### Activity
Reproduce the text of the following entries line for line, without changing anything, and omit the pictures from your output.

### Entries supplied
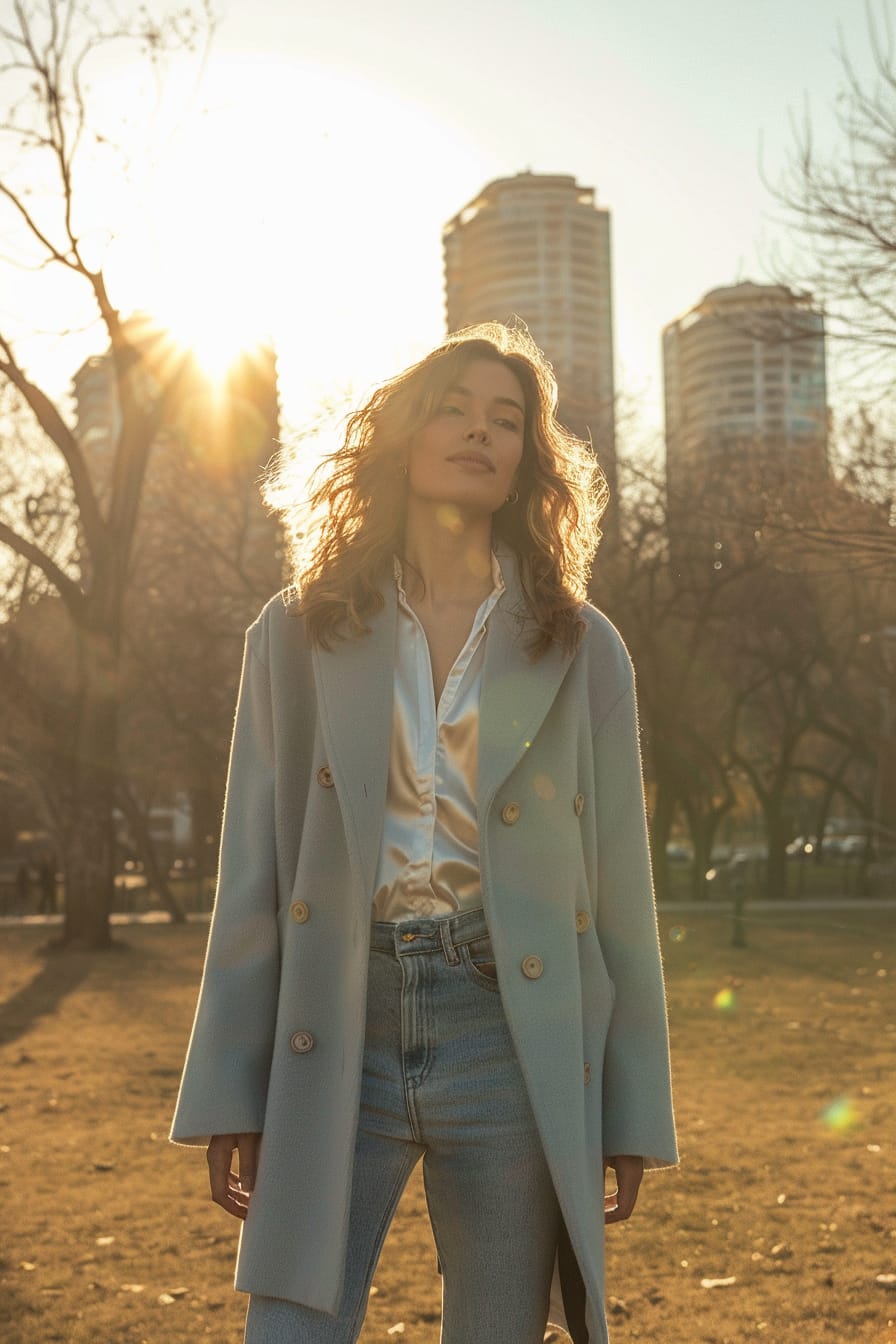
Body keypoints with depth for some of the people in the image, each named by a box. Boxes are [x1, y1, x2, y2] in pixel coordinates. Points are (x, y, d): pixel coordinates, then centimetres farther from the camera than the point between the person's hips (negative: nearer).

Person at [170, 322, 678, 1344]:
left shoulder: (581, 650, 7)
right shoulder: (298, 635, 7)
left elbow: (619, 887, 6)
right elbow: (253, 877, 5)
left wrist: (632, 1116, 4)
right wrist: (229, 1096, 1)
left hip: (510, 1041, 0)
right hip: (334, 1041, 0)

### Exercise response
Body keypoints with depth for some of the people in the image, each named by a box. Boxes are [x1, y1, x2, y2] in pixel coordinates. Points are (x, y, d): pixel coordinates, then centimetres farther from the camera than the point between the person's hips (negative: nearer).

Person at [170, 322, 678, 1344]:
left shoulder: (581, 650, 7)
right shoulder: (298, 635, 7)
left elbow: (619, 887, 6)
right elbow: (253, 877, 5)
left wrist: (632, 1116, 4)
right wrist: (229, 1096, 1)
left hip: (510, 1041, 0)
right hip: (334, 1041, 0)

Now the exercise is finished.